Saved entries
══════

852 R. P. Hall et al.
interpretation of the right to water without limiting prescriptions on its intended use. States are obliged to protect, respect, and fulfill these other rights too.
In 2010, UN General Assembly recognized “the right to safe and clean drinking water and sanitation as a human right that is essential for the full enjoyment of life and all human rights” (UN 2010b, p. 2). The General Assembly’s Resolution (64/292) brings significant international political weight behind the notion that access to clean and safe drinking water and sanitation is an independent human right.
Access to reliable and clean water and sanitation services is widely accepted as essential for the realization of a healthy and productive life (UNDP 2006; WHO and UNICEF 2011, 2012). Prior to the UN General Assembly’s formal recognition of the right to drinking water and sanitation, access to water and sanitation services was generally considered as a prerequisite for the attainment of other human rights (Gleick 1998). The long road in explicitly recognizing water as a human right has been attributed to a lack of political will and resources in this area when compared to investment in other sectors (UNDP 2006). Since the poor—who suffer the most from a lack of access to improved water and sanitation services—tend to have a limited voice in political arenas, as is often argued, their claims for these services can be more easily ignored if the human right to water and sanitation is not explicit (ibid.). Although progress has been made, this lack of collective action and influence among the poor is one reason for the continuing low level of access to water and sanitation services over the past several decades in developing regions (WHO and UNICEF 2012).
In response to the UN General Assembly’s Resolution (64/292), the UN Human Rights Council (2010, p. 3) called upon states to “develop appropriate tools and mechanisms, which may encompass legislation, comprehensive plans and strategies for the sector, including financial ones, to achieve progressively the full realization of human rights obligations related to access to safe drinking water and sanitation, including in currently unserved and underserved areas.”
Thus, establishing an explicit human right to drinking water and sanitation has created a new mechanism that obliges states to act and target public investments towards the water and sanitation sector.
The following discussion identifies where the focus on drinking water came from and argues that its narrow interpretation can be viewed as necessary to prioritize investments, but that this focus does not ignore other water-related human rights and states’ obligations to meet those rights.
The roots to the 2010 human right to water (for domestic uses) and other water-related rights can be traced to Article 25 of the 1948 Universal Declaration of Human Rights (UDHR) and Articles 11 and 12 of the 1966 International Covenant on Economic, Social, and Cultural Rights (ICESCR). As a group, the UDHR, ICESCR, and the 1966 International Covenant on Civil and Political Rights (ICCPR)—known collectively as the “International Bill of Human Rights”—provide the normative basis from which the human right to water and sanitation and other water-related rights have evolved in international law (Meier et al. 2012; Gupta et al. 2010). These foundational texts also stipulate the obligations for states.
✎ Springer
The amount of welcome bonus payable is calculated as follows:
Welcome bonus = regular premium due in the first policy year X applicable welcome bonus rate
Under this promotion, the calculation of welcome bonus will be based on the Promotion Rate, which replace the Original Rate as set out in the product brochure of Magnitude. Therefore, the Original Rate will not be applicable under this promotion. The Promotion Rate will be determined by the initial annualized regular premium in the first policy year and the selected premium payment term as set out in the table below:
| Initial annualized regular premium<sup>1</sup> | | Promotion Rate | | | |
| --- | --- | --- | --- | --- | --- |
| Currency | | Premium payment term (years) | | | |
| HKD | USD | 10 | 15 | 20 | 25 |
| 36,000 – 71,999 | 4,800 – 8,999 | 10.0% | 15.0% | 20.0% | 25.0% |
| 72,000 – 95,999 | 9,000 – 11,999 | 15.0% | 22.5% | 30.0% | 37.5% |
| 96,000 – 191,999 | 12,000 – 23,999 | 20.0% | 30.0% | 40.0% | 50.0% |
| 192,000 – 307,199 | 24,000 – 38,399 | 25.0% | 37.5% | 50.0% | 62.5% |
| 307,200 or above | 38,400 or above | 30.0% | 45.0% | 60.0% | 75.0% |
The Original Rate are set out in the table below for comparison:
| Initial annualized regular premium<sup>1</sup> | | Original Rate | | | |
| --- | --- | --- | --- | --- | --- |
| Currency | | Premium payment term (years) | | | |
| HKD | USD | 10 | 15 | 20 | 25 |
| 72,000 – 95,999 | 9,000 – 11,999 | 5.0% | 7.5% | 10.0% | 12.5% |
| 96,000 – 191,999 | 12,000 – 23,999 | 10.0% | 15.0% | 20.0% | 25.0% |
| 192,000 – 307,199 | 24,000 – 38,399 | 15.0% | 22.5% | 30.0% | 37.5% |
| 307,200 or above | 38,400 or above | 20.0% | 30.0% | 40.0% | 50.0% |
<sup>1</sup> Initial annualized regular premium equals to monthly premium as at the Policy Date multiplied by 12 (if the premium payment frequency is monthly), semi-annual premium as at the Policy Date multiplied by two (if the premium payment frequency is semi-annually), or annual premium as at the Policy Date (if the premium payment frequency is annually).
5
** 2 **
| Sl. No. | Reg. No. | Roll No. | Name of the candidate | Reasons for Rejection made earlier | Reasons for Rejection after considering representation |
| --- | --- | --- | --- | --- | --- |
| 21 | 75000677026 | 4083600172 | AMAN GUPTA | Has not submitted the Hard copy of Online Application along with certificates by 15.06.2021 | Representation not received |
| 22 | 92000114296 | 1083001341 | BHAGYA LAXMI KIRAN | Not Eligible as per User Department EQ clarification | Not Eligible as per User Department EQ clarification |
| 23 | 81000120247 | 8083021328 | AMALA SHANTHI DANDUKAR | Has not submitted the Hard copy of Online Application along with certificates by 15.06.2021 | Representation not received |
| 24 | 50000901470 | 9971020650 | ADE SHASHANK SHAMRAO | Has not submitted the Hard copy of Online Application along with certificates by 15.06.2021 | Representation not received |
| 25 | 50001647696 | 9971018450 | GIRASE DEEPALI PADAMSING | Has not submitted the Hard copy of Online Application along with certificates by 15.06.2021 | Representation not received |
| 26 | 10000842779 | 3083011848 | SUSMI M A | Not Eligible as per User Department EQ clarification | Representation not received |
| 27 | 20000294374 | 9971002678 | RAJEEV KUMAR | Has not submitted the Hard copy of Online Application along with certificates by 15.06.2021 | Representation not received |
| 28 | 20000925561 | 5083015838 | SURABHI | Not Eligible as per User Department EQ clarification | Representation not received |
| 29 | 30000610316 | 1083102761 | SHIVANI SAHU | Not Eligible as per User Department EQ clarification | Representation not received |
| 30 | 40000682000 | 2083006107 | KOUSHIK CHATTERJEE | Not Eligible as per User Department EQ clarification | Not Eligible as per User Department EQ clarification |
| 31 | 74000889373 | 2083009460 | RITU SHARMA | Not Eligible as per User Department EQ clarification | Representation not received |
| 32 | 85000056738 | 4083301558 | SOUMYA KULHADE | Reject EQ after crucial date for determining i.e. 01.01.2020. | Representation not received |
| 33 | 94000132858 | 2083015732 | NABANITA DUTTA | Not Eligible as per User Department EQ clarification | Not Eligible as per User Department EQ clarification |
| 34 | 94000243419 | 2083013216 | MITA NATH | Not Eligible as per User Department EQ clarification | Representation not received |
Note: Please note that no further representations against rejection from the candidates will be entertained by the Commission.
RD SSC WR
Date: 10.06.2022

══════

(What is needed):
Write the data out once more, exactly as it was given.

(Task output):
852 R. P. Hall et al.
interpretation of the right to water without limiting prescriptions on its intended use. States are obliged to protect, respect, and fulfill these other rights too.
In 2010, UN General Assembly recognized “the right to safe and clean drinking water and sanitation as a human right that is essential for the full enjoyment of life and all human rights” (UN 2010b, p. 2). The General Assembly’s Resolution (64/292) brings significant international political weight behind the notion that access to clean and safe drinking water and sanitation is an independent human right.
Access to reliable and clean water and sanitation services is widely accepted as essential for the realization of a healthy and productive life (UNDP 2006; WHO and UNICEF 2011, 2012). Prior to the UN General Assembly’s formal recognition of the right to drinking water and sanitation, access to water and sanitation services was generally considered as a prerequisite for the attainment of other human rights (Gleick 1998). The long road in explicitly recognizing water as a human right has been attributed to a lack of political will and resources in this area when compared to investment in other sectors (UNDP 2006). Since the poor—who suffer the most from a lack of access to improved water and sanitation services—tend to have a limited voice in political arenas, as is often argued, their claims for these services can be more easily ignored if the human right to water and sanitation is not explicit (ibid.). Although progress has been made, this lack of collective action and influence among the poor is one reason for the continuing low level of access to water and sanitation services over the past several decades in developing regions (WHO and UNICEF 2012).
In response to the UN General Assembly’s Resolution (64/292), the UN Human Rights Council (2010, p. 3) called upon states to “develop appropriate tools and mechanisms, which may encompass legislation, comprehensive plans and strategies for the sector, including financial ones, to achieve progressively the full realization of human rights obligations related to access to safe drinking water and sanitation, including in currently unserved and underserved areas.”
Thus, establishing an explicit human right to drinking water and sanitation has created a new mechanism that obliges states to act and target public investments towards the water and sanitation sector.
The following discussion identifies where the focus on drinking water came from and argues that its narrow interpretation can be viewed as necessary to prioritize investments, but that this focus does not ignore other water-related human rights and states’ obligations to meet those rights.
The roots to the 2010 human right to water (for domestic uses) and other water-related rights can be traced to Article 25 of the 1948 Universal Declaration of Human Rights (UDHR) and Articles 11 and 12 of the 1966 International Covenant on Economic, Social, and Cultural Rights (ICESCR). As a group, the UDHR, ICESCR, and the 1966 International Covenant on Civil and Political Rights (ICCPR)—known collectively as the “International Bill of Human Rights”—provide the normative basis from which the human right to water and sanitation and other water-related rights have evolved in international law (Meier et al. 2012; Gupta et al. 2010). These foundational texts also stipulate the obligations for states.
✎ Springer
The amount of welcome bonus payable is calculated as follows:
Welcome bonus = regular premium due in the first policy year X applicable welcome bonus rate
Under this promotion, the calculation of welcome bonus will be based on the Promotion Rate, which replace the Original Rate as set out in the product brochure of Magnitude. Therefore, the Original Rate will not be applicable under this promotion. The Promotion Rate will be determined by the initial annualized regular premium in the first policy year and the selected premium payment term as set out in the table below:
| Initial annualized regular premium<sup>1</sup> | | Promotion Rate | | | |
| --- | --- | --- | --- | --- | --- |
| Currency | | Premium payment term (years) | | | |
| HKD | USD | 10 | 15 | 20 | 25 |
| 36,000 – 71,999 | 4,800 – 8,999 | 10.0% | 15.0% | 20.0% | 25.0% |
| 72,000 – 95,999 | 9,000 – 11,999 | 15.0% | 22.5% | 30.0% | 37.5% |
| 96,000 – 191,999 | 12,000 – 23,999 | 20.0% | 30.0% | 40.0% | 50.0% |
| 192,000 – 307,199 | 24,000 – 38,399 | 25.0% | 37.5% | 50.0% | 62.5% |
| 307,200 or above | 38,400 or above | 30.0% | 45.0% | 60.0% | 75.0% |
The Original Rate are set out in the table below for comparison:
| Initial annualized regular premium<sup>1</sup> | | Original Rate | | | |
| --- | --- | --- | --- | --- | --- |
| Currency | | Premium payment term (years) | | | |
| HKD | USD | 10 | 15 | 20 | 25 |
| 72,000 – 95,999 | 9,000 – 11,999 | 5.0% | 7.5% | 10.0% | 12.5% |
| 96,000 – 191,999 | 12,000 – 23,999 | 10.0% | 15.0% | 20.0% | 25.0% |
| 192,000 – 307,199 | 24,000 – 38,399 | 15.0% | 22.5% | 30.0% | 37.5% |
| 307,200 or above | 38,400 or above | 20.0% | 30.0% | 40.0% | 50.0% |
<sup>1</sup> Initial annualized regular premium equals to monthly premium as at the Policy Date multiplied by 12 (if the premium payment frequency is monthly), semi-annual premium as at the Policy Date multiplied by two (if the premium payment frequency is semi-annually), or annual premium as at the Policy Date (if the premium payment frequency is annually).
5
** 2 **
| Sl. No. | Reg. No. | Roll No. | Name of the candidate | Reasons for Rejection made earlier | Reasons for Rejection after considering representation |
| --- | --- | --- | --- | --- | --- |
| 21 | 75000677026 | 4083600172 | AMAN GUPTA | Has not submitted the Hard copy of Online Application along with certificates by 15.06.2021 | Representation not received |
| 22 | 92000114296 | 1083001341 | BHAGYA LAXMI KIRAN | Not Eligible as per User Department EQ clarification | Not Eligible as per User Department EQ clarification |
| 23 | 81000120247 | 8083021328 | AMALA SHANTHI DANDUKAR | Has not submitted the Hard copy of Online Application along with certificates by 15.06.2021 | Representation not received |
| 24 | 50000901470 | 9971020650 | ADE SHASHANK SHAMRAO | Has not submitted the Hard copy of Online Application along with certificates by 15.06.2021 | Representation not received |
| 25 | 50001647696 | 9971018450 | GIRASE DEEPALI PADAMSING | Has not submitted the Hard copy of Online Application along with certificates by 15.06.2021 | Representation not received |
| 26 | 10000842779 | 3083011848 | SUSMI M A | Not Eligible as per User Department EQ clarification | Representation not received |
| 27 | 20000294374 | 9971002678 | RAJEEV KUMAR | Has not submitted the Hard copy of Online Application along with certificates by 15.06.2021 | Representation not received |
| 28 | 20000925561 | 5083015838 | SURABHI | Not Eligible as per User Department EQ clarification | Representation not received |
| 29 | 30000610316 | 1083102761 | SHIVANI SAHU | Not Eligible as per User Department EQ clarification | Representation not received |
| 30 | 40000682000 | 2083006107 | KOUSHIK CHATTERJEE | Not Eligible as per User Department EQ clarification | Not Eligible as per User Department EQ clarification |
| 31 | 74000889373 | 2083009460 | RITU SHARMA | Not Eligible as per User Department EQ clarification | Representation not received |
| 32 | 85000056738 | 4083301558 | SOUMYA KULHADE | Reject EQ after crucial date for determining i.e. 01.01.2020. | Representation not received |
| 33 | 94000132858 | 2083015732 | NABANITA DUTTA | Not Eligible as per User Department EQ clarification | Not Eligible as per User Department EQ clarification |
| 34 | 94000243419 | 2083013216 | MITA NATH | Not Eligible as per User Department EQ clarification | Representation not received |
Note: Please note that no further representations against rejection from the candidates will be entertained by the Commission.
RD SSC WR
Date: 10.06.2022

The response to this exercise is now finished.